═══ Exercise text

Finally, I have created an exclusive file on https://ml.kesselmanrao.com/ called ligo_primary_analysis.ipynb and placed all the required sections in the correct sequence. So the relevant code and plots need to be added their either using option 1 or from option 2 whichever is faster to you @andorsk and saves most time! Here is the new primary analysis notebook for your reference: https://ml.kesselmanrao.com/notebooks/a_novel_approach_toward_tda_paper/notebooks/ligo_primary_analysis.ipynb#2.

andorsk commented 2 years ago

@animikhroy is this something maybe @Ashxyz998 can help with? This is a refactoring issue it sounds like.

══════

### Assignment
Please copy out the part of the notebook thread above that starts at the words "Finally, I have" and ends after "it sounds like.".

═══ Given material

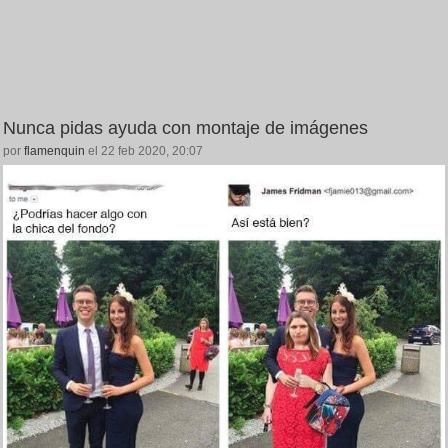
Nunca pidas ayuda con montaje de imágenes
por
flamenquin
el 22 feb 2020, 20:07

══════

### Reply to the task
Finally, I have created an exclusive file on https://ml.kesselmanrao.com/ called ligo_primary_analysis.ipynb and placed all the required sections in the correct sequence. So the relevant code and plots need to be added their either using option 1 or from option 2 whichever is faster to you @andorsk and saves most time! Here is the new primary analysis notebook for your reference: https://ml.kesselmanrao.com/notebooks/a_novel_approach_toward_tda_paper/notebooks/ligo_primary_analysis.ipynb#2.

andorsk commented 2 years ago

@animikhroy is this something maybe @Ashxyz998 can help with? This is a refactoring issue it sounds like.